I suppose I thought I would see the same — to my eyes — overblown reaction to this Act of God and the havoc it has wreaked, as I do every winter to the ol’ snow situation. But that hasn’t been so. Even though Britain is full of farms that produce all sorts of food, the hold on air traffic, if it went on, would  undoubtedly have a more profound affect on the food supply than would a snowfall that lasted the same amount of time. So why haven’t people bought up all the groceries?

And another thing: during those longer wintry spells, news channels are constantly churning out human-interest stories about who has been affected to what degree, and how strangers all over the country are pitching in and helping each other out. These stories have been surprisingly scarce over the past week, which has led me to believe that the ‘stiff upper lip and let’s get through it together’ spirit just might not apply here, or at least not to the same degree. 

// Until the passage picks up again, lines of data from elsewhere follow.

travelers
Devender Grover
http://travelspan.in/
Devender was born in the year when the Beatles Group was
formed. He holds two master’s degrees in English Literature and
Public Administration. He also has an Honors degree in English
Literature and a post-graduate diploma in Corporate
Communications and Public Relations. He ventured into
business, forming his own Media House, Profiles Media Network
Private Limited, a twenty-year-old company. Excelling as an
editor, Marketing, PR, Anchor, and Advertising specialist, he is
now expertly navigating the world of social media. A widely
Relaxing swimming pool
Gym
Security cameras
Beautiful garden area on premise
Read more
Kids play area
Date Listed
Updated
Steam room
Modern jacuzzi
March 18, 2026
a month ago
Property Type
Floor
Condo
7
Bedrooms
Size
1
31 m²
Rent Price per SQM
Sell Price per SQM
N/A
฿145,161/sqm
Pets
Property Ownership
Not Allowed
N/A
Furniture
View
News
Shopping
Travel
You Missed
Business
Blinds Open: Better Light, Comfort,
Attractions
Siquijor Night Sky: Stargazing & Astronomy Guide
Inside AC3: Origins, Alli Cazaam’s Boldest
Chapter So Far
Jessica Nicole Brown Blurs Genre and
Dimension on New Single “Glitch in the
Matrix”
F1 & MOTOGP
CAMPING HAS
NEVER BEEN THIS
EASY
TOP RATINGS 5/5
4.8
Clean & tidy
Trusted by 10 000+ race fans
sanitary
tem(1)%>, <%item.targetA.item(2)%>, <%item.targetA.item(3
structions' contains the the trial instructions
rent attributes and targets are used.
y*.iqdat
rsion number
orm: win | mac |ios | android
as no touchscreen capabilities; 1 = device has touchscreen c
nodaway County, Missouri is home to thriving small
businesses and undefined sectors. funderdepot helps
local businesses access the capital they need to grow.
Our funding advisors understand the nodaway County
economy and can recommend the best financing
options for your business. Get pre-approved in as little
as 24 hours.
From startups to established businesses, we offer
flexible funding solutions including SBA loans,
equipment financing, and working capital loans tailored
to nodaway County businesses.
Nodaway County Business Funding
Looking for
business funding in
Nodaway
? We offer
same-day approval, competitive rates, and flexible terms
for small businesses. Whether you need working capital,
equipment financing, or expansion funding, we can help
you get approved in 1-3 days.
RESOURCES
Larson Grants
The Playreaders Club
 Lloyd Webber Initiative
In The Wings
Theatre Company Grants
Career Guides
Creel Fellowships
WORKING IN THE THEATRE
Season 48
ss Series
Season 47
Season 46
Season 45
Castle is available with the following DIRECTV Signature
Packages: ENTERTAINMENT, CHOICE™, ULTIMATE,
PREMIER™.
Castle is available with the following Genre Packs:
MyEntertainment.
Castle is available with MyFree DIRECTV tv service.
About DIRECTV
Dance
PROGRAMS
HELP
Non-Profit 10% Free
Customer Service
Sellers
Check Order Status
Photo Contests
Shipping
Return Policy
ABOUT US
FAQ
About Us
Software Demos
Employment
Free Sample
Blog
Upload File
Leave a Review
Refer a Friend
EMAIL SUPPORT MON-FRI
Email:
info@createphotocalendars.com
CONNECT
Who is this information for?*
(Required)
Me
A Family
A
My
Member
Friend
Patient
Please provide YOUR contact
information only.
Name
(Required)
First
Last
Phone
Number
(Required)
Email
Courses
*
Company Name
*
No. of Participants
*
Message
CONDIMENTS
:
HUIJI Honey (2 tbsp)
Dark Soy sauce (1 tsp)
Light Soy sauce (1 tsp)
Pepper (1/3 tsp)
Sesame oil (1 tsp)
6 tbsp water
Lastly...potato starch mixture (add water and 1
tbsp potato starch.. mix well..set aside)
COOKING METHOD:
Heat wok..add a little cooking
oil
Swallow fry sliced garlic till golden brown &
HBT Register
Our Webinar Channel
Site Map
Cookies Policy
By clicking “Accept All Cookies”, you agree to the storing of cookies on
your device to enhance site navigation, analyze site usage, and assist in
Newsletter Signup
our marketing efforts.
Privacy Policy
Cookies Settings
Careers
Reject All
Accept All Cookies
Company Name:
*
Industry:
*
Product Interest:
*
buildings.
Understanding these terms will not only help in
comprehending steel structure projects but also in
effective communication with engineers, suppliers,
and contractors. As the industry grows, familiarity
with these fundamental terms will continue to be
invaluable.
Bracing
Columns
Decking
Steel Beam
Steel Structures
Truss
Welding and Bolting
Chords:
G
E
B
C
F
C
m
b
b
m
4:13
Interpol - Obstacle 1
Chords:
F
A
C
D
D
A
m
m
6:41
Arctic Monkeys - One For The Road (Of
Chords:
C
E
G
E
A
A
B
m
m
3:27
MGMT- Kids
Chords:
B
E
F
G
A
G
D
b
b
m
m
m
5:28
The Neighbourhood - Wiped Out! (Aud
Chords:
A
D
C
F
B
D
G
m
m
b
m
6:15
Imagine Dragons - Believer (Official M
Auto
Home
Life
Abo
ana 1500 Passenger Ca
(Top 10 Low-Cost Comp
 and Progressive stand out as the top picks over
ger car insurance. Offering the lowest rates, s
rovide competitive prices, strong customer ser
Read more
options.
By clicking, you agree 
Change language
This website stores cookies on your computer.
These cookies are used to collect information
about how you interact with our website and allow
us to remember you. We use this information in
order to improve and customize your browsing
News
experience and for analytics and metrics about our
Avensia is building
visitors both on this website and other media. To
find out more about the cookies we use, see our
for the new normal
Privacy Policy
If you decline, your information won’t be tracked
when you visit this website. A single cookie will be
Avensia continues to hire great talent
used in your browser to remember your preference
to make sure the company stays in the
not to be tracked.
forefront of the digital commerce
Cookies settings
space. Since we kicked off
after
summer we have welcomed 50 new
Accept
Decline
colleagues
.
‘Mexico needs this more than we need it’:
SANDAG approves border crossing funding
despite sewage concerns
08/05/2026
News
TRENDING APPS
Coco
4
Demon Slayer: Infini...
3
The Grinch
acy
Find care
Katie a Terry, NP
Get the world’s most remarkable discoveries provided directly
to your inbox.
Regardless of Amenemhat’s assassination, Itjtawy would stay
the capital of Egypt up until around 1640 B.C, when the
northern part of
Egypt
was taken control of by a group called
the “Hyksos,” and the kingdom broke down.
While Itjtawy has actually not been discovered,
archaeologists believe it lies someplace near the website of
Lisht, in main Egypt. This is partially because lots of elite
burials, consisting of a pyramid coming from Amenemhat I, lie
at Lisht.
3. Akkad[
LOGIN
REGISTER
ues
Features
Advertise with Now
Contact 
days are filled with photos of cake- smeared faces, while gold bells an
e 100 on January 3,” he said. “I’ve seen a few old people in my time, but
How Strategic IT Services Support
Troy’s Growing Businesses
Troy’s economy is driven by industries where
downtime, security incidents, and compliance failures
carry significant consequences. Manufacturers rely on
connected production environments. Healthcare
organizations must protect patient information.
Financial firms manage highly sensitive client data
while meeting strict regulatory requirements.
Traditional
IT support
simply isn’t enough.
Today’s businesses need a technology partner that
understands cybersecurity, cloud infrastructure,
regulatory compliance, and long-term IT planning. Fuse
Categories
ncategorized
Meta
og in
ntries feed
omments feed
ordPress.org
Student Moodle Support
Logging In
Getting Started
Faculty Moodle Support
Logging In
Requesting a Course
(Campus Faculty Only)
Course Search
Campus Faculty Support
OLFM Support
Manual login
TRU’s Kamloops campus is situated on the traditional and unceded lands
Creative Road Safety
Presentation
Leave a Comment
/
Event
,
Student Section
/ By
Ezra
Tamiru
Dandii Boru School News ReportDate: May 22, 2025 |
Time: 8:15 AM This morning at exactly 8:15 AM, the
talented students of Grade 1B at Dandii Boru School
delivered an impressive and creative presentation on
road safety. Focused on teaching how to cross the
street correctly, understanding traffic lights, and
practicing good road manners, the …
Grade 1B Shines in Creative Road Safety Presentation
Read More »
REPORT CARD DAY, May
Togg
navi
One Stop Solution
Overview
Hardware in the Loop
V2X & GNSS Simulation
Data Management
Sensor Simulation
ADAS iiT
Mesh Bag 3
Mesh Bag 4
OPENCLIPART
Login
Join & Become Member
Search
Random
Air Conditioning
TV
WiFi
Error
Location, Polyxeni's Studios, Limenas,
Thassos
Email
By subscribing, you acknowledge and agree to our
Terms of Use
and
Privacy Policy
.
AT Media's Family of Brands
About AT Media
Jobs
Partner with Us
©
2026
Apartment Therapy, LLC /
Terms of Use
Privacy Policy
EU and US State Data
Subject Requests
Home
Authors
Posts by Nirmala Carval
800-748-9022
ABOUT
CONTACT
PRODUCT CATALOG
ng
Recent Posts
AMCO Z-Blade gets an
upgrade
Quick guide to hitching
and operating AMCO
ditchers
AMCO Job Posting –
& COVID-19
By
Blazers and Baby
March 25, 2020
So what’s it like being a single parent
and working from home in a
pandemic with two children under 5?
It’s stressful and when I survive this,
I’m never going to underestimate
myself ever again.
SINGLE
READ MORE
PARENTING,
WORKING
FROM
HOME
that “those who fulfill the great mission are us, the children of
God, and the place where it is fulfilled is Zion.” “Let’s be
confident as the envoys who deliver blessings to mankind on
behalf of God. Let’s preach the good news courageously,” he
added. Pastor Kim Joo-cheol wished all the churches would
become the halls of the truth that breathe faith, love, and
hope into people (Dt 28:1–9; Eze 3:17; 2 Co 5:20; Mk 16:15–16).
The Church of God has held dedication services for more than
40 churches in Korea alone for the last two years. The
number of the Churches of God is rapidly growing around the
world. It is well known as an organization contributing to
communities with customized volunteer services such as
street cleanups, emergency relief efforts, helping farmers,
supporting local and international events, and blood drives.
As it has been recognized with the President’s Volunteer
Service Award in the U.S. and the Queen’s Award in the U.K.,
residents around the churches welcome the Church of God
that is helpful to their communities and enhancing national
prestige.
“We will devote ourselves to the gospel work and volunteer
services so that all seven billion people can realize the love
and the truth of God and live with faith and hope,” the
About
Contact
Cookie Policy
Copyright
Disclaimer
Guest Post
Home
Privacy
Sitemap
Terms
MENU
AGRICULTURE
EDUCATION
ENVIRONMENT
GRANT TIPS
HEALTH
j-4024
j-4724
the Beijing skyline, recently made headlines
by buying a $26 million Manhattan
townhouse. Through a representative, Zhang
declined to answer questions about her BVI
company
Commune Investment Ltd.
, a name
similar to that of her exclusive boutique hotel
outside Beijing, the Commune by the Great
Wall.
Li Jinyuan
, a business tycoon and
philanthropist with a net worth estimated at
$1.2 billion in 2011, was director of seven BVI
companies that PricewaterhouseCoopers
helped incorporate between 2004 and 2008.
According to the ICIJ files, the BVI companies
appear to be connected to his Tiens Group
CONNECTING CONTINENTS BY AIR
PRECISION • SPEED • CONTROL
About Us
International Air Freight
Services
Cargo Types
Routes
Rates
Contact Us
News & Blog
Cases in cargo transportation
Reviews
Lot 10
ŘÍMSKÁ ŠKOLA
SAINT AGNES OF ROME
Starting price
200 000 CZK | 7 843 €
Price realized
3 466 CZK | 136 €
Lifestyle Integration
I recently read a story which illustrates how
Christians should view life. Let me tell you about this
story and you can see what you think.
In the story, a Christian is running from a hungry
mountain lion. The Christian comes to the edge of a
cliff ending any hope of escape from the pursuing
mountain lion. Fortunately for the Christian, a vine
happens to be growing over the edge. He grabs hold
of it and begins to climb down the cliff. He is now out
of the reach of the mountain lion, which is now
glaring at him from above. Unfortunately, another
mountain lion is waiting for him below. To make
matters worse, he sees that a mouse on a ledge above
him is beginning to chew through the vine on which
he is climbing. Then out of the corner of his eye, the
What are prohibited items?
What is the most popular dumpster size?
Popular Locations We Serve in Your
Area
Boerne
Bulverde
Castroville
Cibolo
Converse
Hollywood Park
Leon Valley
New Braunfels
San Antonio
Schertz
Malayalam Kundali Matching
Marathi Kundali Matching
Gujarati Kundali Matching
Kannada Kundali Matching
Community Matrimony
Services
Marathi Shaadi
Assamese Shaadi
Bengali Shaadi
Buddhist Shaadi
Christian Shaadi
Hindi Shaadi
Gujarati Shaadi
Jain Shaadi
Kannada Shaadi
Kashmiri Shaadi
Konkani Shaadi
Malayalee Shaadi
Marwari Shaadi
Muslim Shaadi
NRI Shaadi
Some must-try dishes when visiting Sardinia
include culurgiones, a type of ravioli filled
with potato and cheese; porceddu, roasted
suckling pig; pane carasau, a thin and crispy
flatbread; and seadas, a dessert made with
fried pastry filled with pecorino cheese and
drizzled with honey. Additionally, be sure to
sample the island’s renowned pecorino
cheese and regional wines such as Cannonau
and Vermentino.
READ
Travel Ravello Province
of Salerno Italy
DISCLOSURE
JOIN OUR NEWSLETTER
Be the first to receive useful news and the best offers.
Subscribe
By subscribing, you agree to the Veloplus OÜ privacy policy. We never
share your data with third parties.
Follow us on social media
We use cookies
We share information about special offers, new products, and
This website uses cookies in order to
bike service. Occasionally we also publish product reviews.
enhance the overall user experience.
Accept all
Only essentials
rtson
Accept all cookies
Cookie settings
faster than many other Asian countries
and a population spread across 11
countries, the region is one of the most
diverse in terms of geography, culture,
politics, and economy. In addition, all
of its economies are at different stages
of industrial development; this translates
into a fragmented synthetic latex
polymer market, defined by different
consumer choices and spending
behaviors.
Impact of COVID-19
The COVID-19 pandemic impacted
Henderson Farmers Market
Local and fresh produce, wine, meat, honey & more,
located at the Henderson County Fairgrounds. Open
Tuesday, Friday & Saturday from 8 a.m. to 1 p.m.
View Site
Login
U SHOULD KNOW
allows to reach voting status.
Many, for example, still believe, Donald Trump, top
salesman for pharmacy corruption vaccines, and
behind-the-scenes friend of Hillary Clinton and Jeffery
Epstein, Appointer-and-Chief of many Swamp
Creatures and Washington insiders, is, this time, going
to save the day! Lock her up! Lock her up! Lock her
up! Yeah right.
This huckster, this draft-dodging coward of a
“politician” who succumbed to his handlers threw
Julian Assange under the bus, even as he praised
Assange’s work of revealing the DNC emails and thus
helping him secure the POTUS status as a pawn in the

I’ve spent a bit of time puzzling over this, but I think I finally understand: it’s about being home. 

I think, for many people, home is a place. One place, one feeling, one group of people. But for a lot of people, ex-pats especially, I would venture, home is a little more complex than that. It can be people, rather than places, or it can be several places at once. It’s also about being free to move: if your identity is linked to your freedom of movement, and that freedom is suddenly impinged, you’re going to feel the existential pinch. And I really did. 

The meaning of home

I think what affected me so much, and affected the people who are stuck elsewhere, or stuck here and want to get home, or are here but feel that home isn’t here but somewhere else or with someone else, doesn’t really wash with the people who are already home. I don’t think this event registers the same way to a person who only leaves the island for business and pleasure as it does for someone who needs to leave to feel complete. 

As someone who isn’t completely home here, or in Vancouver, or wherever she is, not being able to move freely between my homes and be closer to the people I love most, was distressing. Home for me is being near the ocean, which I grew up next to. It’s my family, wherever they are. And it’s space to think, wherever that is. It’s also my house and haunts and community in London, and my history in Vancouver. But the thing that ties these things together is choice — that my home is where I choose to be. Knowing I couldn’t leave if I wanted to — and realistically, still can’t — wasn’t easy. It made me very fretful. 

I’m curious as to how this affected people who didn’t need to be anywhere other than where they were, but have close friends, parents, siblings or partners elsewhere. Did the distance feel greater for them, too, or am I just overreacting?

Of course, there’s a necessary caveat here: my experience is as a relatively affluent, unimpeded person in the Western world. I’ve never been a refugee. I don’t know what that’s like. I’m not comparing the experience of the past few days to being forcibly removed from my home, or exiled, or any of the other ways people can become separated from home and family. I’m just thinking about it for what it is.